Within the entries below, every line containing "WriteAddr" is to be copied.

─── RECORDS

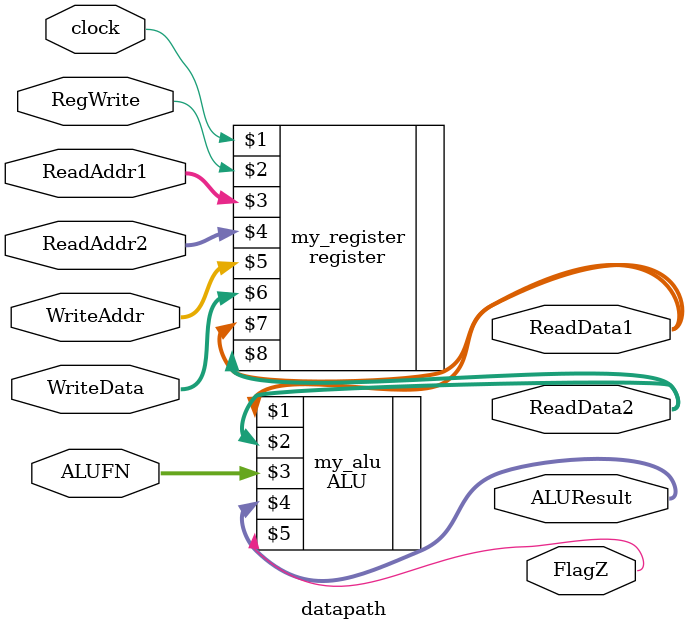
<source format=sv>
`timescale 1ns / 1ps
`default_nettype none


module datapath#(
      parameter Abits = 5,
      parameter Nloc = 32,
      parameter Dbits = 32
    )(
      input wire clock,
      input wire RegWrite,
      input wire [$clog2(Nloc)-1:0] ReadAddr1, ReadAddr2, WriteAddr,
      input wire [4:0] ALUFN,
      input wire [Dbits-1 : 0] WriteData,
      
      output wire [Dbits-1 : 0] ReadData1, ReadData2, ALUResult,
      output wire FlagZ
    );
    
      register #(Nloc, Dbits, "mem_data.txt") my_register(clock, RegWrite,ReadAddr1,ReadAddr2,
      WriteAddr,WriteData,ReadData1,ReadData2);
      ALU #(Dbits) my_alu(ReadData1, ReadData2, ALUFN, ALUResult, FlagZ);
      
endmodule

</source>
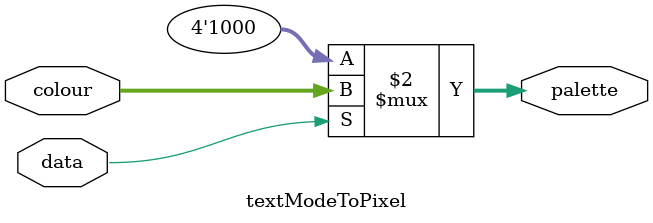
<source format=v>
module textModeToPixel(
	input data,
	input [3:0] colour,
	output wire [3:0] palette
);

	assign palette = (data == 1'b1) ? colour : 4'b1000;

endmodule

</source>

──────

> [SOLUTION]:
      input wire [$clog2(Nloc)-1:0] ReadAddr1, ReadAddr2, WriteAddr,
      WriteAddr,WriteData,ReadData1,ReadData2);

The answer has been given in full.